>> START DOCUMENT EXCERPT

Love it or hate it, you can’t escape The Great British Bake-Off, the BBC’s X-Factor for the baking world. Except, there’s no chasing a dream of the limelight here. Its presenters are funny, the experts on the cusp of national treasure status (Paul Hollywood’s even cracking Hollywood with the US export of the show) and perhaps, most importantly, the contestants are normal.

There are no aspirations to sell out Wembley, no heavily-staged, tear-jerking vignettes and showboating is very much off the agenda. Instead, it’s all about the love of baking and baking for pleasure. As its third season draws to a close with the grand finale this Tuesday (October 22nd), with anticipation and excitement levels reaching One Direction-proportions, can it really be that the baking is the only reason why we love this reality talent show so much?

Before Bake-Off makes its final leap (from BBC2 up into the big leagues of BBC1), it’s an appropriate time to stop and take a look back at the stratospheric rise of a brand that has managed to captivate men and women, young and old, from all parts of the country. In addition to countless books, websites, blogs and TV shows spawned off the back of Bake-Off, we’ve just finished the first ever National Baking Week, a charity initiative partnered with Great Ormond Street. We had the first ever legitimate dilemma over whether we should watch a baking talent show or a do-or-die England game (which would determine the little matter over whether our proud nation would participate in the next World Cup). There’s even something called ‘Baketopia’, a ‘100% edible pop-up’ held this month in London.

>> END DOCUMENT EXCERPT

GIVEN TASK
Write out the full article on The Great British Bake-Off above, word for word.

>> START INFORMATION SUPPLIED

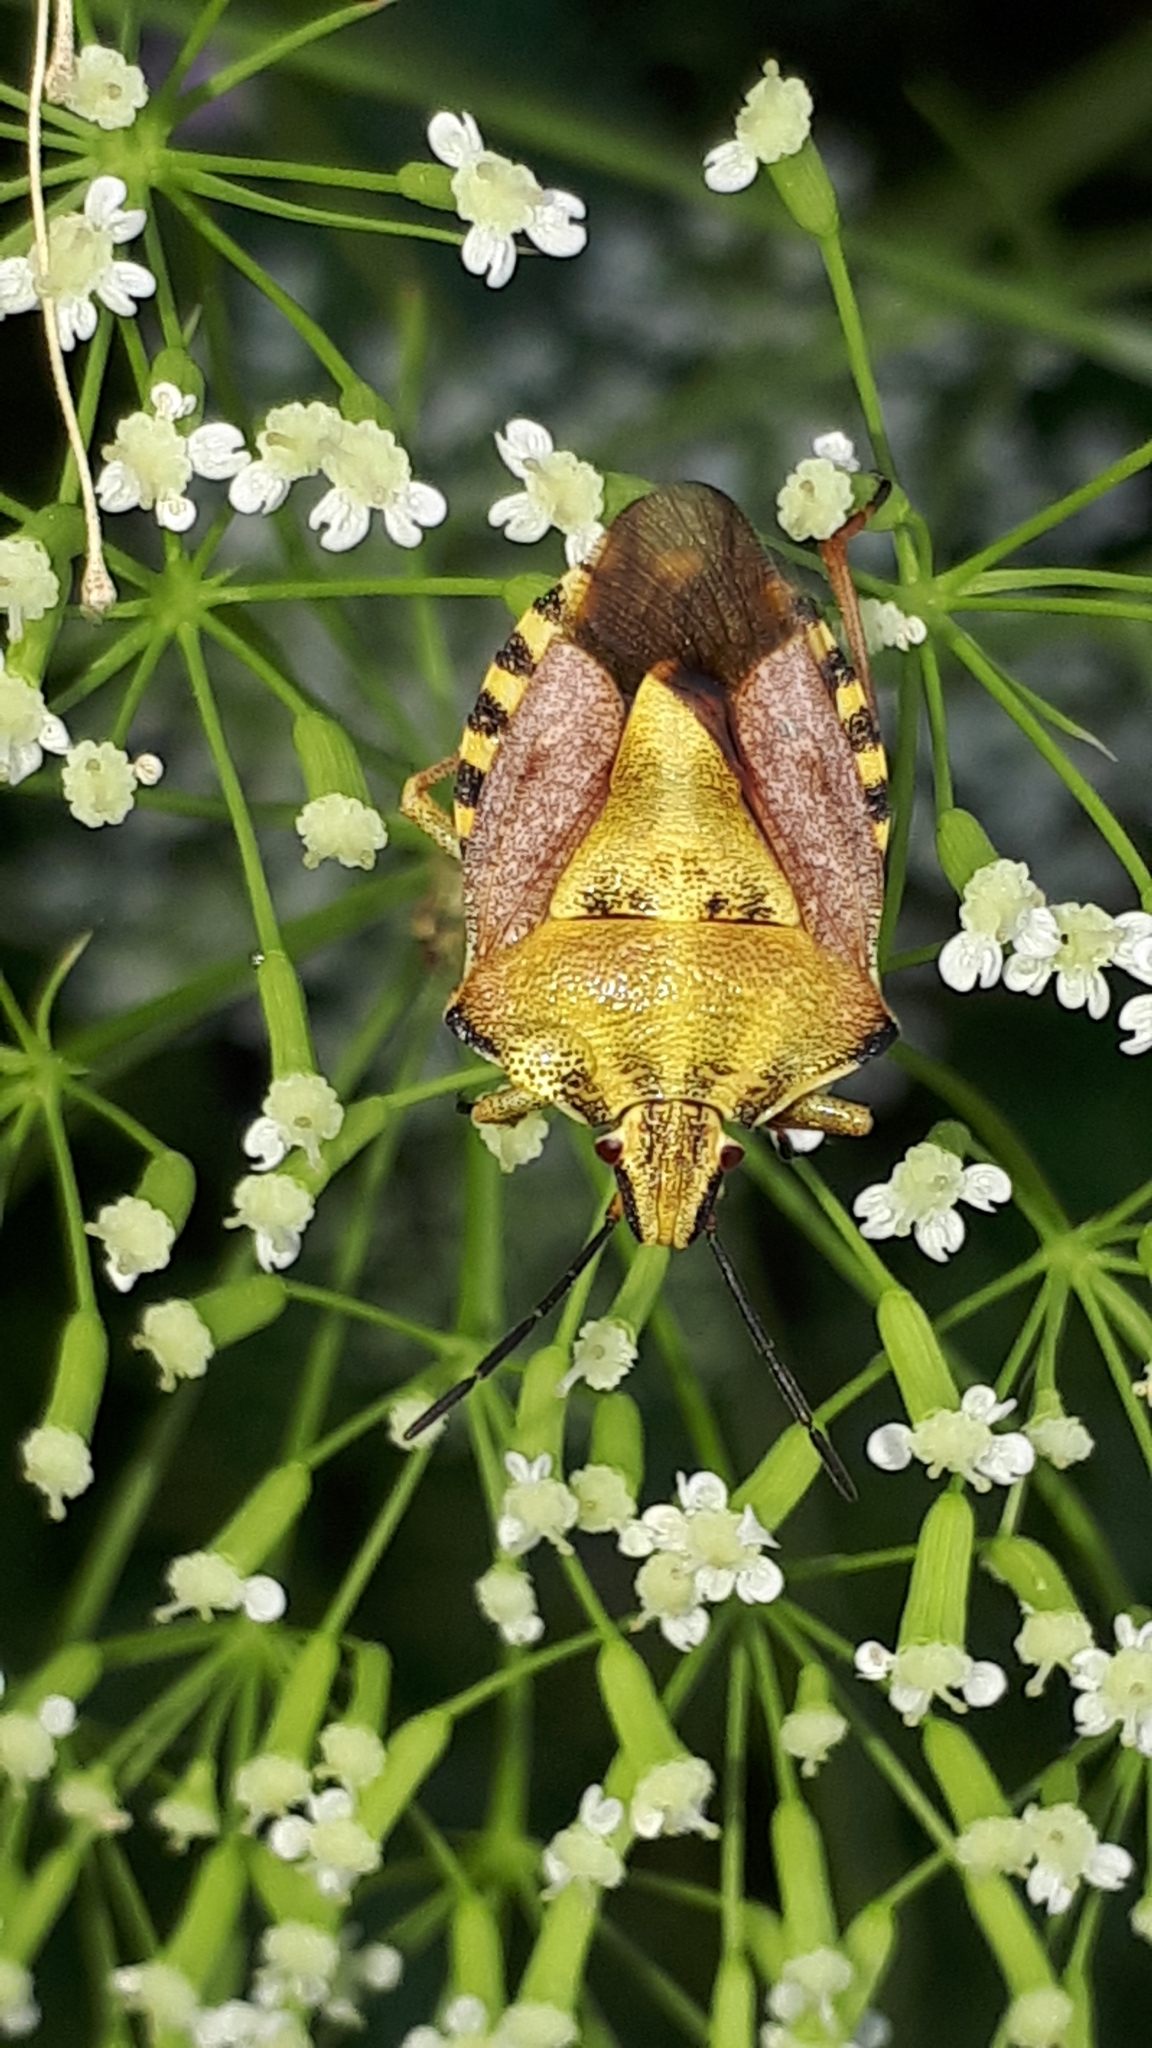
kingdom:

>> END INFORMATION SUPPLIED
>> START INFORMATION SUPPLIED

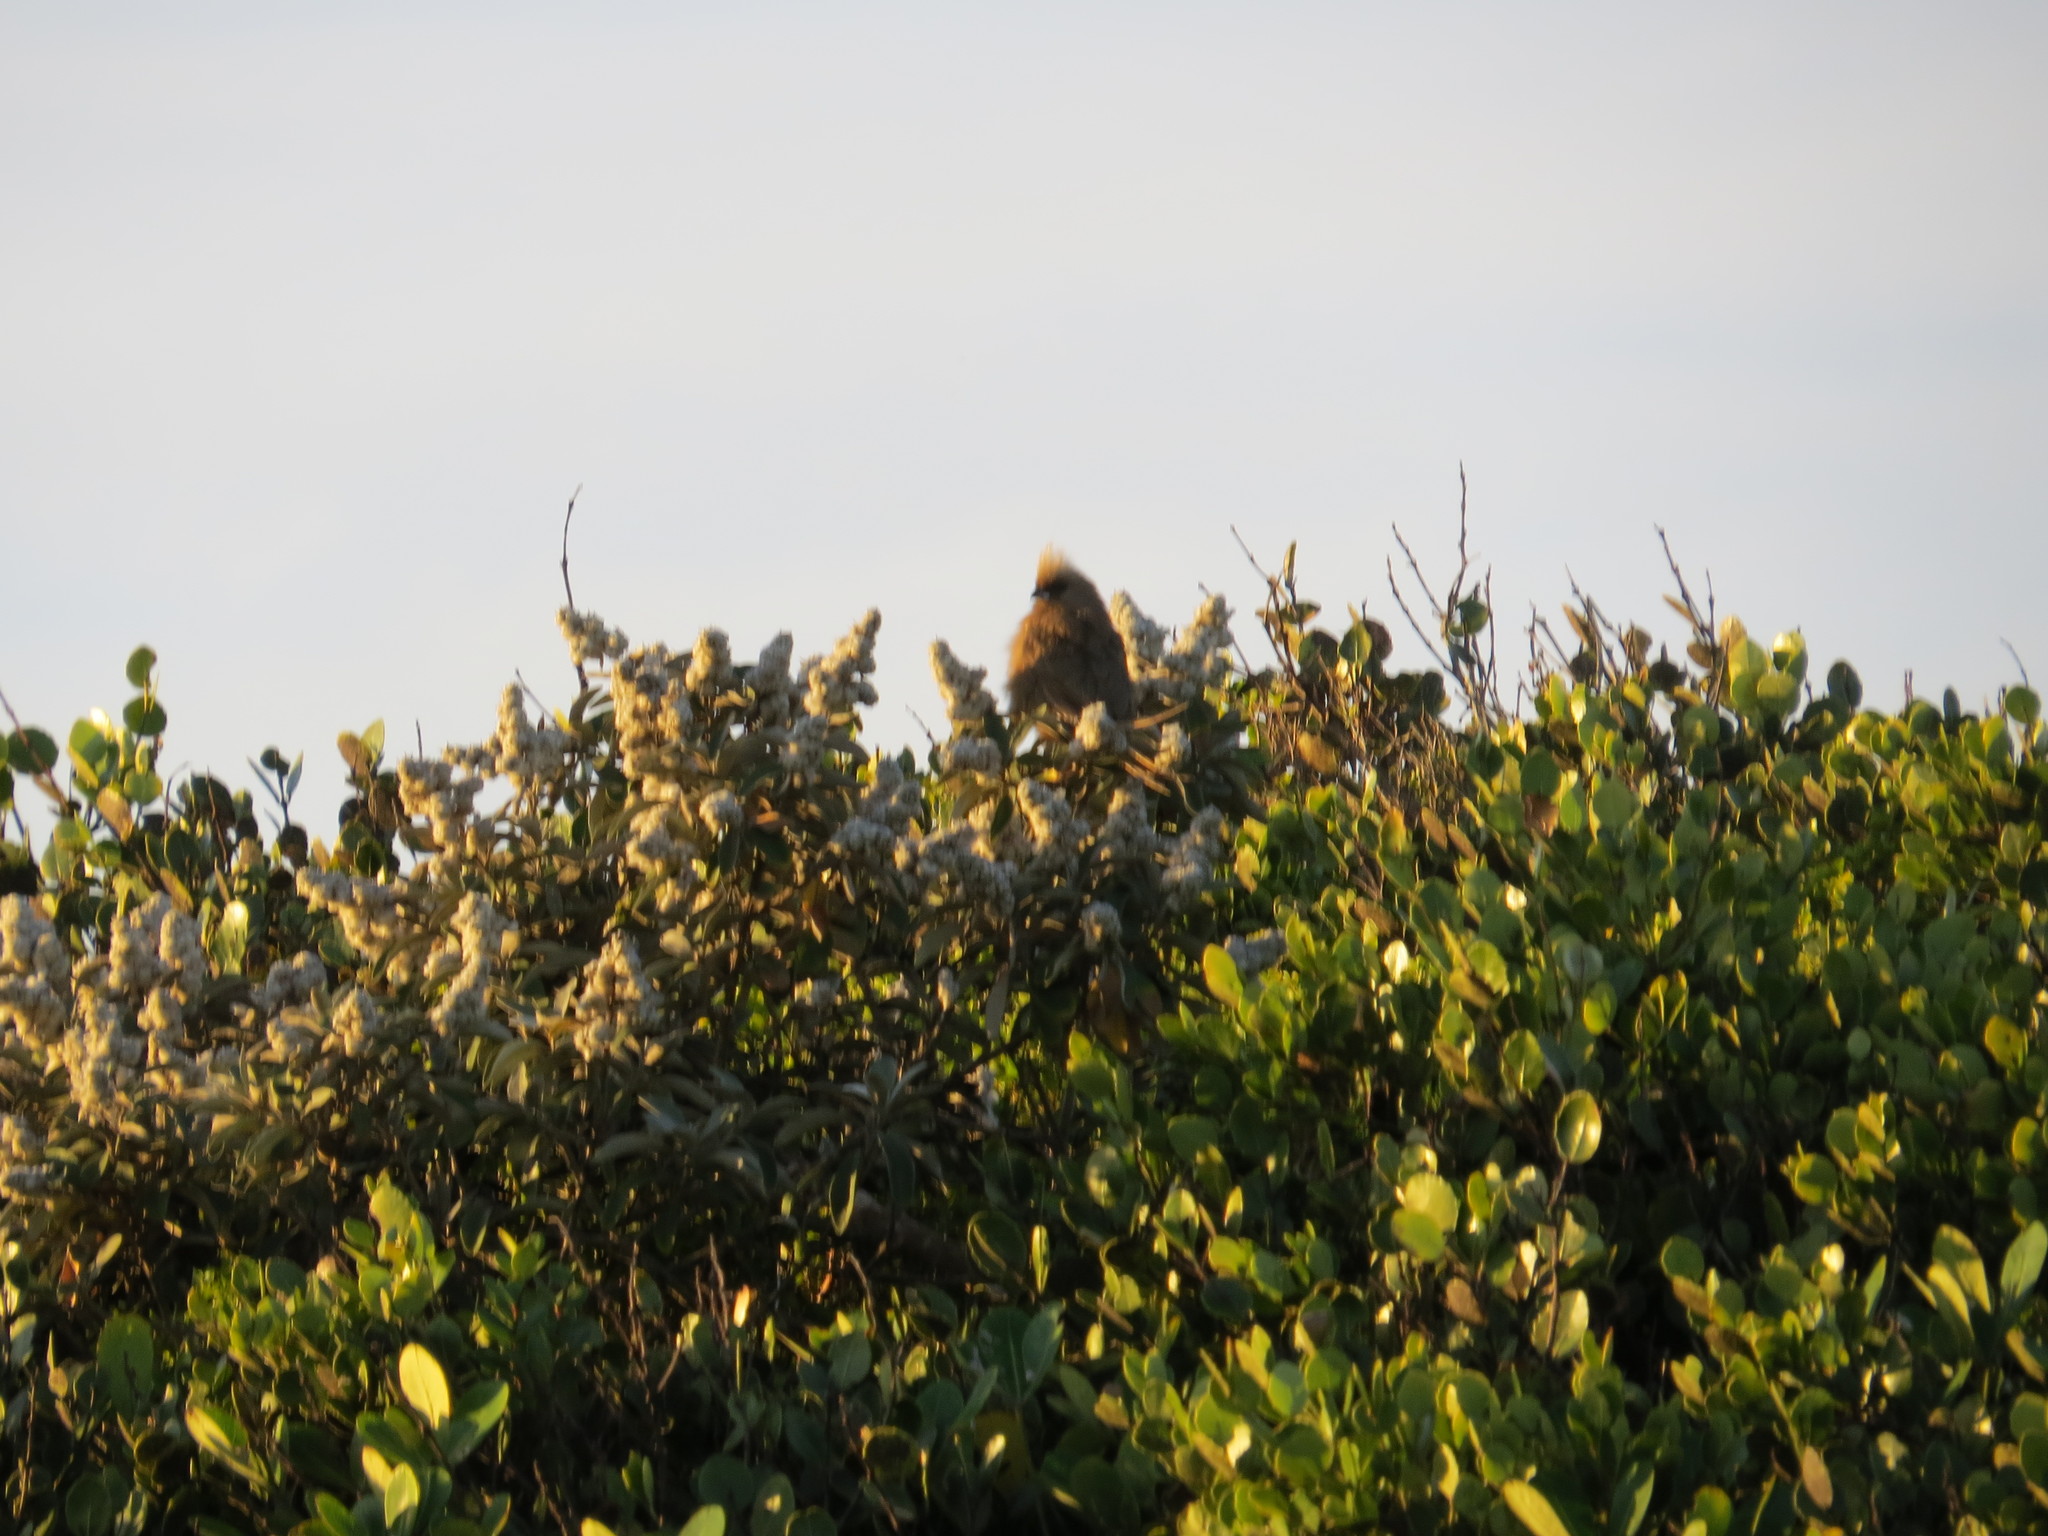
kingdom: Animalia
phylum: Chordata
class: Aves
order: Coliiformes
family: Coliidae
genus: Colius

>> END INFORMATION SUPPLIED

IN RESPONSE
Love it or hate it, you can’t escape The Great British Bake-Off, the BBC’s X-Factor for the baking world. Except, there’s no chasing a dream of the limelight here. Its presenters are funny, the experts on the cusp of national treasure status (Paul Hollywood’s even cracking Hollywood with the US export of the show) and perhaps, most importantly, the contestants are normal.

There are no aspirations to sell out Wembley, no heavily-staged, tear-jerking vignettes and showboating is very much off the agenda. Instead, it’s all about the love of baking and baking for pleasure. As its third season draws to a close with the grand finale this Tuesday (October 22nd), with anticipation and excitement levels reaching One Direction-proportions, can it really be that the baking is the only reason why we love this reality talent show so much?

Before Bake-Off makes its final leap (from BBC2 up into the big leagues of BBC1), it’s an appropriate time to stop and take a look back at the stratospheric rise of a brand that has managed to captivate men and women, young and old, from all parts of the country. In addition to countless books, websites, blogs and TV shows spawned off the back of Bake-Off, we’ve just finished the first ever National Baking Week, a charity initiative partnered with Great Ormond Street. We had the first ever legitimate dilemma over whether we should watch a baking talent show or a do-or-die England game (which would determine the little matter over whether our proud nation would participate in the next World Cup). There’s even something called ‘Baketopia’, a ‘100% edible pop-up’ held this month in London.